- Mämdäl Location within Tatarstan
- Country: Russia
- Region: Tatarstan
- District: Biektaw District
- Time zone: UTC+3:00

= Mämdäl =

Mämdäl (Мәмдәл) is a rural locality (a selo) in Biektaw District, Tatarstan. The population was 508 as of 2010.

== Geography ==
Mämdäl is located 31 km north of Biektaw, district's administrative centre, and 45 km north of Qazan, republic's capital, by road.
== History ==
The earliest known record of the settlement dates from the 17th century.

From 18th to the first half of the 19th centuries village's residents belonged to the social estate of state peasants.
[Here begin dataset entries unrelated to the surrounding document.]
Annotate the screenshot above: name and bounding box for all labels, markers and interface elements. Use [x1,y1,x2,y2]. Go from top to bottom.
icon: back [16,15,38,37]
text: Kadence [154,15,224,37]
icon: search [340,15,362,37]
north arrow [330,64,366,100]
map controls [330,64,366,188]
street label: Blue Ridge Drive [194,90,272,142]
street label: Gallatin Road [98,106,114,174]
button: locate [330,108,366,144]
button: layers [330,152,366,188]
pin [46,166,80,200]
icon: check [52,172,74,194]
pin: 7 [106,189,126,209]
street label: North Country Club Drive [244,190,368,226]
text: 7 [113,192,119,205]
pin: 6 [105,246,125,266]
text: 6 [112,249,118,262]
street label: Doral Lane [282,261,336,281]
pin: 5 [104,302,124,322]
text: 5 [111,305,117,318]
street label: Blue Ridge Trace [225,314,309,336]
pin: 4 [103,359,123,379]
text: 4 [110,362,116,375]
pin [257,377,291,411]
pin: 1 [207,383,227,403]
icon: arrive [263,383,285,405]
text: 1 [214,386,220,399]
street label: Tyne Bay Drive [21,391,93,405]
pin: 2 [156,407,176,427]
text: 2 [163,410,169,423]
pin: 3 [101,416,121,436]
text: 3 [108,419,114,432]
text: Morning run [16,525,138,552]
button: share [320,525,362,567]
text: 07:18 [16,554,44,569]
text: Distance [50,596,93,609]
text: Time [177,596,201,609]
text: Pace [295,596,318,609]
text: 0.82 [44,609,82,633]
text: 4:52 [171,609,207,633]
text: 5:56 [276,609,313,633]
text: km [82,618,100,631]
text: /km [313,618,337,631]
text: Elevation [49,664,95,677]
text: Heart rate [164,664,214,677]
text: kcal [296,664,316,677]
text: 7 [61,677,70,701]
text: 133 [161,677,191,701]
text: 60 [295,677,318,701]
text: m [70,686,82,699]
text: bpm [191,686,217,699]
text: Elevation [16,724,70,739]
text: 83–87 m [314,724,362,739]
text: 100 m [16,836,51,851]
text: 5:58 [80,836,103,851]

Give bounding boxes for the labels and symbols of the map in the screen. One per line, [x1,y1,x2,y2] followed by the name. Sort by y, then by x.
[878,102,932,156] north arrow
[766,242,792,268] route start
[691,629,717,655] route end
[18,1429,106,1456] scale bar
By the beginning of the twentieth century, village had 2 mosques, a madrasa, a mekteb, a veterinary paramedic station, a blacksmith shop, 3 windmills, 2 match factories, 10 small shops and a bazaar on Tuesdays.

Before the creation of the Tatar ASSR in 1920 was a part of Qazan Uyezd of Qazan Governorate. Since 1920 was a part of Arça Canton; after the creation of districts in Tatar ASSR (Tatarstan) in Döbyaz (1930–1963), Yäşel Üzän (1963–1965) and Biektaw districts.